By Marcin Goettig
WARSAW (Reuters) - A Polish court has opened the way for the extradition to the United States of the owner of a file-sharing website to face charges of copyright infringement, but Artem Vaulin's defense lawyer said he would appeal against the ruling.
A U.S. court indicted Vaulin, a Ukrainian, last July for copyright infringement related to the distribution of more than $1 billion worth of movies, video games, music recordings and other content.
The indictment stated that for financial gain Vaulin's peer-to-peer file-sharing website, Kickass Torrents (KAT), had distributed since 2008 copyrighted works such as last year's film "Captain America: Civil War".
Vaulin, who has been in custody in Poland since last July, denies any wrongdoing.

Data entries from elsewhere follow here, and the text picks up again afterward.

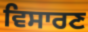
ਵਿਸਾਰਣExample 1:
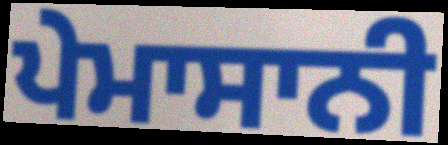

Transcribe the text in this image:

ਪੇਮਾਸਾਨੀ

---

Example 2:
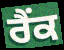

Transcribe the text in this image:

ਰੈੰਕ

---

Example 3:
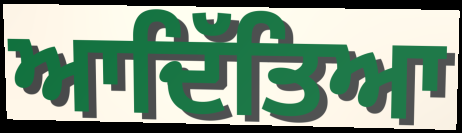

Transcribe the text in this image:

ਆਦਿੱਤਿਆ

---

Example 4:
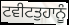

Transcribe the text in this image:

ਟਵੀਟਤੁਹਾਨੂੰ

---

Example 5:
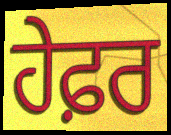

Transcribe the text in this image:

ਹੇਫ਼ਰ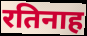
रतिनाह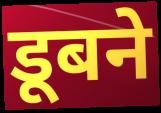
डूबनेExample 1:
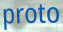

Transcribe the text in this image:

proto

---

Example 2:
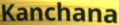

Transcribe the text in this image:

Kanchana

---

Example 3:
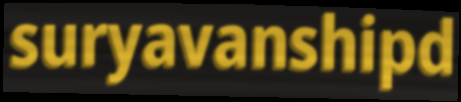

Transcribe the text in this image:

suryavanshipd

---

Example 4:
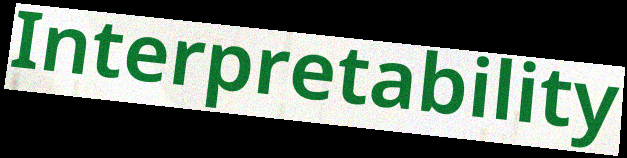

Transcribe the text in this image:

Interpretability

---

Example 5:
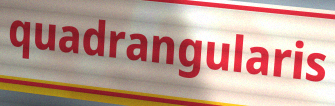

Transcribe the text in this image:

quadrangularis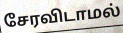
சேரவிடாமல்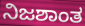
ನಿಜಶಾಂತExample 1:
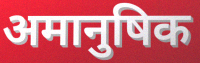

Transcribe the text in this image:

अमानुषिक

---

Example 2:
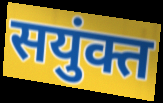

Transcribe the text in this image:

सयुंक्त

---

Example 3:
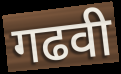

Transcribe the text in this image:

गढवी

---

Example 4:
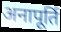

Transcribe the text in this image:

अनापूर्ति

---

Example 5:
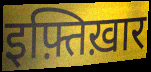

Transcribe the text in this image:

इफ़्तिख़ार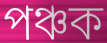
পঞ্চকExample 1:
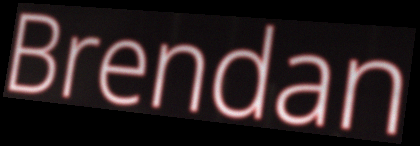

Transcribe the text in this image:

Brendan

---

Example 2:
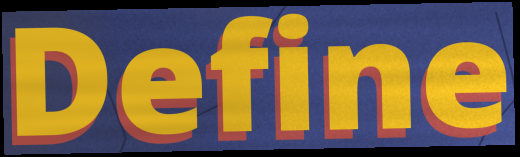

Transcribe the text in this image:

Define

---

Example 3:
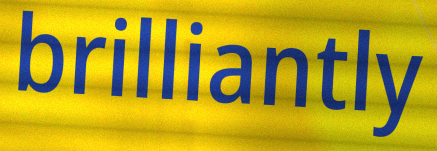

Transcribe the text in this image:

brilliantly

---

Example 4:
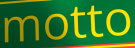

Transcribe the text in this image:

motto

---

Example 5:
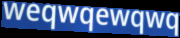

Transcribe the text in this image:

weqwqewqwqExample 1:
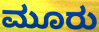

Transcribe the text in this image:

ಮೂರು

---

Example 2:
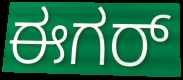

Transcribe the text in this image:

ಈಗರ್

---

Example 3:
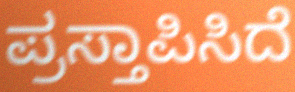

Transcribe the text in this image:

ಪ್ರಸ್ತಾಪಿಸಿದೆ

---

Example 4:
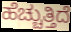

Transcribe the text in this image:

ಹೆಚ್ಚುತ್ತಿದೆ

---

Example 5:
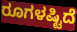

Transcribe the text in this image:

ರೂಗಳಷ್ಟಿದೆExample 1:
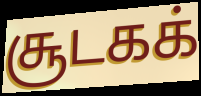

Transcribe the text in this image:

சூடகக்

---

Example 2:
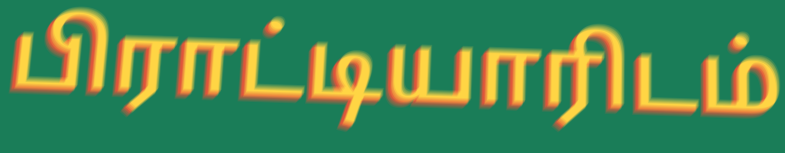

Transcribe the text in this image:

பிராட்டியாரிடம்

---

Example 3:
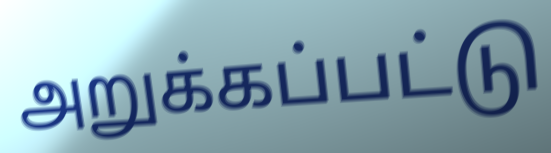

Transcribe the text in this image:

அறுக்கப்பட்டு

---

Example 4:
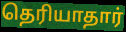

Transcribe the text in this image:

தெரியாதார்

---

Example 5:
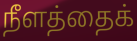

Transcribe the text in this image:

நீளத்தைக்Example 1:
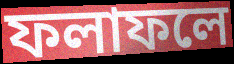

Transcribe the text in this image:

ফলাফলে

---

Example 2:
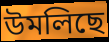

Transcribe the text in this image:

উমলিছে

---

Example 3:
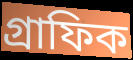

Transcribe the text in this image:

গ্ৰাফিক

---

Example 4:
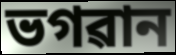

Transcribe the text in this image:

ভগৱান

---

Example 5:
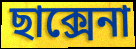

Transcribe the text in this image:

ছাক্সেনা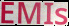
EMIsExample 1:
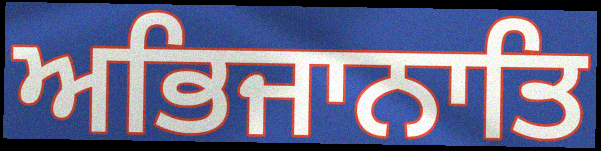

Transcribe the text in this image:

ਅਭਿਜਾਨਾਤਿ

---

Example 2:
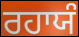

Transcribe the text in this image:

ਰਹਾਯੰ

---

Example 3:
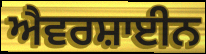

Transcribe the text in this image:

ਐਵਰਸ਼ਾਈਨ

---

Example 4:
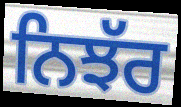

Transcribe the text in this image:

ਨਿਝੱਰ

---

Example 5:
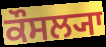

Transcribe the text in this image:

ਕੌਸਲ੍ਯਾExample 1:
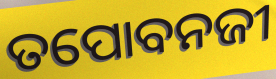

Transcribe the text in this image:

"It is legally admissible to hand over the citizen of Ukraine, Artem V., to U.S. justice authorities," the District Court in Warsaw said in a statement seen by Reuters on Wednesday.
Vaulin's lawyer, Ira Rothken told Reuters his client would appeal on the grounds that so-called torrent files cannot constitute a criminal infringement of copyright.
Torrent files are used by Internet users to download relatively large files like films from a network of other users.
"We believe that the extradition request lacks merit," Rothken said. "If the indictment is defective then the extradition request based on the indictment is erroneous."
U.S. officials have alleged that the KAT website, which operated in about 28 languages, had a net worth of more than $54 million and illegally made available for download movies that were still in theatres such as "Independence Day: Resurgence".
Vaulin has been in custody in Poland since last July.
If Vaulin's appeal is rejected, Polish Justice Minister Zbigniew Ziobro will then decide whether to extradite him. The Polish supreme court may also have a say in the case.
Earlier this year, Ziobro wanted to extradite Oscar-winning filmmaker Roman Polanski, a Polish citizen, to the United States over a 1977 child sex conviction, but the extradition was blocked by Polish courts.